▶ **Passage to read**
>>

Tallinn, January 1, 2011

Estonia joined the euro zone as its newest member on Saturday, but the currency club's deepening crisis is likely to put off bigger eastern European entrants from joining for up to a decade.

The small Baltic state of 1.3 million became the 17th euro zone country at midnight, beginning a switch from the kroon, and was the first former Soviet state to adopt the euro.

Prime Minister Andrus Ansip was the first to take euros out of a specially installed cash machine outside a theatre where a ball had been held to celebrate the switchover and the new year.

'It is a small step for the euro zone and a big step for Estonia,' he said, holding the notes. 'We are proud to be a euro zone member state.'

Estonia sees changing to the euro as marking the end of its struggles since a 2009 recession lopped 14 per cent off its output. It hopes to entice investors by removing any fears of devaluation and make borrowing more secure for its people, many of whose mortgages are already in euros.

It also caps a drive for integration with the West, away from the influence of Russia, that began with the collapse of the Soviet Union in 1991.

With a similar history, neighbours Latvia and Lithuania hope to adopt the euro in 2014 and have also had their currencies pegged to the euro for years.

The kroon will be converted at the rate of 15.6466 at which the currency was pegged to the euro. They will circulate together as legal tender for two weeks.

An anti-euro campaign kept up its rhetoric, saying in a statement Estonia was 'getting the last ticket for the Titanic'.

Nobel laureate economist Paul Krugman said in a blog that the switch was a symbol of Estonia's transformation from a Soviet province to a good European citizen, but that the cost had been high for the economy.

'So, congratulations to Estonia -- but condolences too. This wasn't the glittering euro entrance you were promised,' he wrote.

Poland, Hungary and other eastern European EU states are all sceptical towards joining the euro. They have all promised to join the euro zone one day but want to see how the debt problems of Ireland, Greece, Spain and Portugal are solved.

They also fear that losing flexibility exchange rates will make them less competitive and less able to withstand financial ructions. The debt crisis has also undermined the idea that being a euro zone member guarantees lower borrowing costs.

<<

▶ **Task set**
a: Using the Estonia article, explain in one to three sentences what Estonia hoped to gain by switching to the euro.
b: Repeat everything in the Estonia article from "Estonia joined the" down to "to a decade.".
The lines that come next are separate material and are not part of the Estonia article.

Collected data
>>

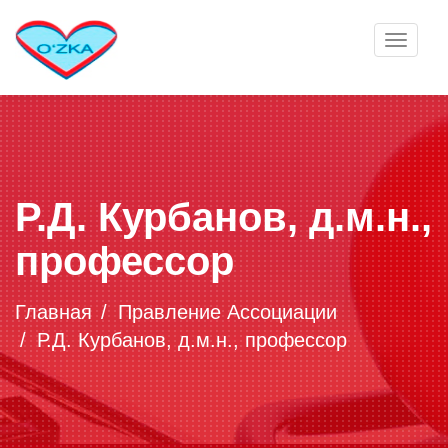
Toggle
navigat
Р.Д. Курбанов, д.м.н.,
профессор
Главная
Правление Ассоциации
Р.Д. Курбанов, д.м.н., профессор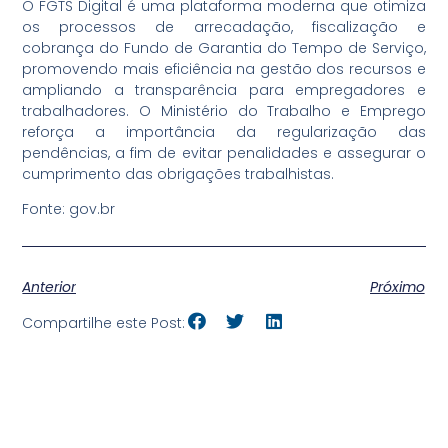
O FGTS Digital é uma plataforma moderna que otimiza
os processos de arrecadação, fiscalização e
cobrança do Fundo de Garantia do Tempo de Serviço,
promovendo mais eficiência na gestão dos recursos e
ampliando a transparência para empregadores e
trabalhadores. O Ministério do Trabalho e Emprego
reforça a importância da regularização das
pendências, a fim de evitar penalidades e assegurar o
cumprimento das obrigações trabalhistas.
Fonte: gov.br
Anterior
Próximo
Compartilhe este Post:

<<

▶ **Solutions by task**
a: Estonia hoped the switch would mark the end of its struggles after a 2009 recession cut its output by 14 percent. It also wanted to attract investors by removing fears of devaluation and to make borrowing more secure for its people, many of whom already had mortgages in euros.

b:
Estonia joined the euro zone as its newest member on Saturday, but the currency club's deepening crisis is likely to put off bigger eastern European entrants from joining for up to a decade.